Once, while they were yet at work, the child,
seeing that he often turned and looked uneasily at her, as though
he were trying to resolve some painful doubts or collect some
scattered thoughts, urged him to tell the reason. But he said it
was nothing--nothing--and, laying her head upon his arm, patted
her fair cheek with his hand, and muttered that she grew stronger
every day, and would be a woman, soon.
CHAPTER 55
From that time, there sprung up in the old man's mind, a solicitude
about the child which never slept or left him. There are chords in
the human heart--strange, varying strings--which are only struck
by accident; which will remain mute and senseless to appeals the
most passionate and earnest, and respond at last to the slightest
casual touch. In the most insensible or childish minds, there is
some train of reflection which art can seldom lead, or skill
assist, but which will reveal itself, as great truths have done, by
chance, and when the discoverer has the plainest end in view.
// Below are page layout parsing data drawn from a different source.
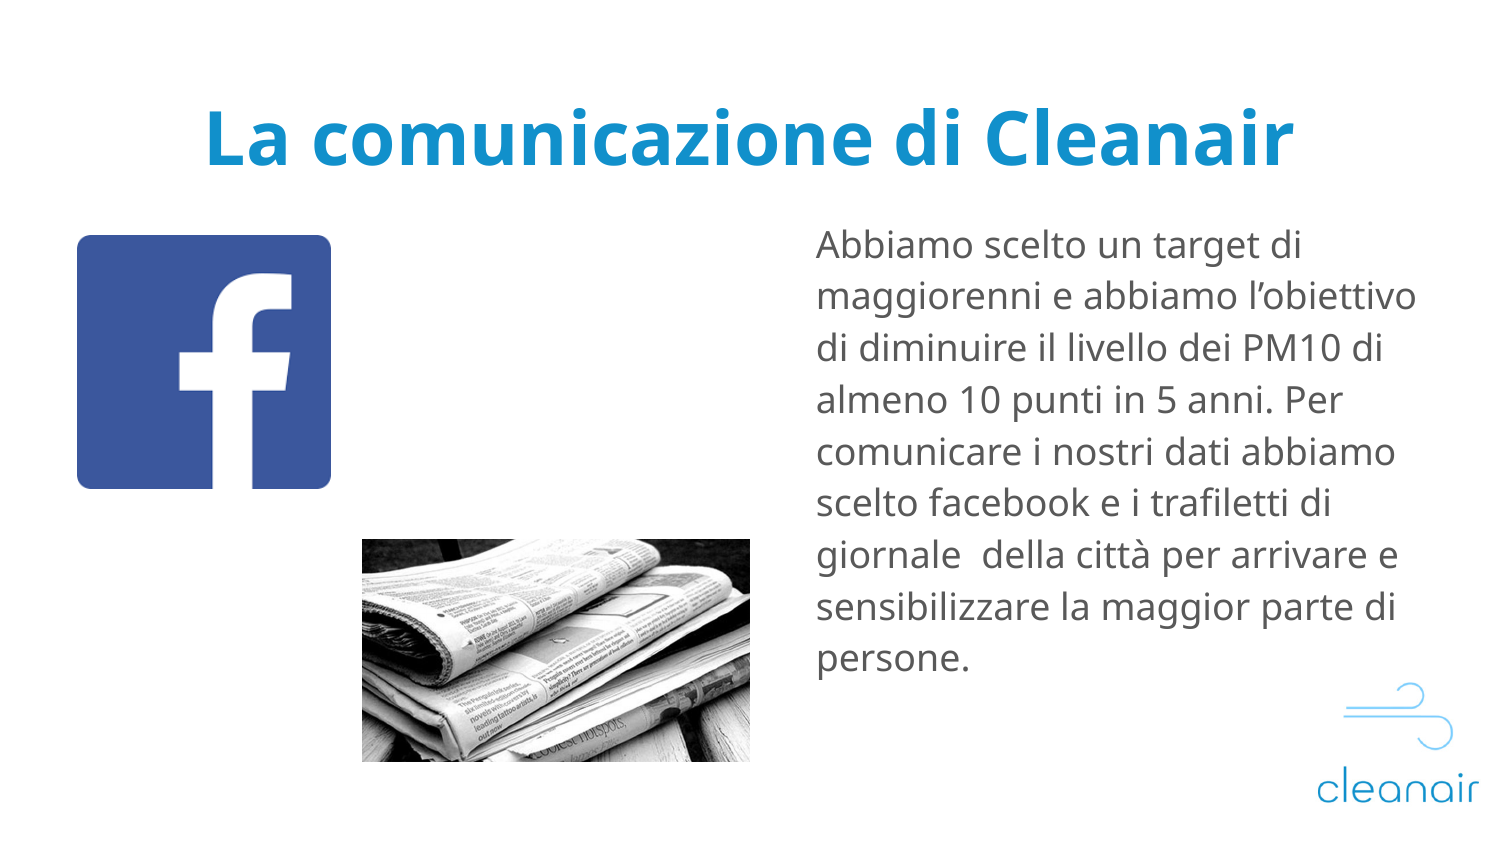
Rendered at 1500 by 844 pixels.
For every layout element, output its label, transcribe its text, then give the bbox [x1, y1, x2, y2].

picture [361, 539, 751, 762]
picture [76, 234, 332, 489]
title La comunicazione di Cleanair [51, 75, 1449, 169]
picture [1306, 650, 1491, 835]
list Abbiamo scelto un target di maggiorenni e abbiamo l’obiettivo di diminuire il livello dei PM10 di almeno 10 punti in 5 anni. Per comunicare i nostri dati abbiamo scelto facebook e i trafiletti di giornale della città per arrivare e sensibilizzare la maggior parte di persone. [800, 198, 1475, 672]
From
that time, the old man never, for a moment, forgot the weakness and
devotion of the child; from the time of that slight incident, he
who had seen her toiling by his side through so much difficulty and
suffering, and had scarcely thought of her otherwise than as the
partner of miseries which he felt severely in his own person, and
deplored for his own sake at least as much as hers, awoke to a
sense of what he owed her, and what those miseries had made her.